Best Practices and Next Steps
Model Documentation
Proper documentation ensures your dbt models are maintainable and understandable by current and future team members. Best practices include:
Describe every model: Explain what it does, why it exists, and how it should be used
Document key columns: Especially those with complex business logic or domain-specific meanings
Use doc blocks: For longer explanations that can be reused across multiple models
Keep documentation close to code: Store YAML files alongside the models they document
Well-documented models reduce onboarding time, prevent errors, and create institutional knowledge that persists beyond individual contributors.
Testing Strategy
Implement a comprehensive testing strategy that maintains data quality throughout your pipeline:
Test all primary keys for uniqueness and not-null constraints
Validate relationships between models using referential integrity tests
Add accepted_values tests for categorical columns with known domains
Create custom tests for business-specific logic and constraints
Run tests in CI/CD to catch issues before they reach production
Tests act as guardrails that catch data quality issues early, when they're easiest and cheapest to fix.
Deployment and Scheduling
Once your models are built and tested, deploy them to production using Paradime Bolt's orchestration capabilities:
Schedule regular runs aligned with your data refresh requirements
Set up alerting for failed runs or data quality test failures
Monitor performance using Paradime Radar's column-level lineage and observability features
Implement incremental models for large datasets to improve efficiency
Production deployment transforms your development work into reliable, automated data pipelines that power business intelligence and analytics.
Conclusion
Building your first dbt model in Paradime is a streamlined process that combines the power of dbt with an intuitive, AI-enhanced development environment. By following this guide, you've learned to initialize projects, structure models using proven layering strategies, leverage preview functionality for rapid iteration, and use Git workflows for collaborative development.

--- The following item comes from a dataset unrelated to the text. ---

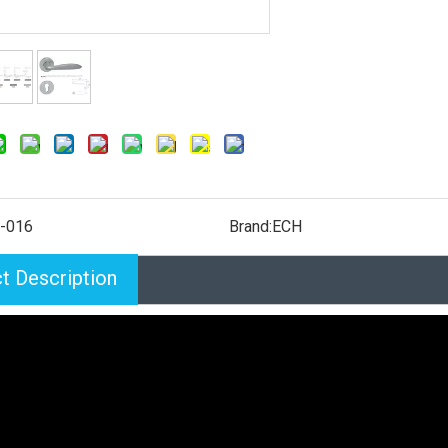
-016
Brand:
ECH
t Description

The combination of Paradime's integrated tooling—DinoAI for intelligent assistance, Data Explorer for instant preview, and Git Lite for simplified version control—creates a development experience that's both powerful and accessible. As you continue building models, these foundational patterns will scale to support sophisticated analytics engineering projects.
Remember: start simple, test thoroughly, document comprehensively, and iterate based on feedback. With Paradime's AI-powered workspace and dbt's transformation framework, you have everything needed to build production-grade analytics pipelines that drive data-informed decision-making across your organization.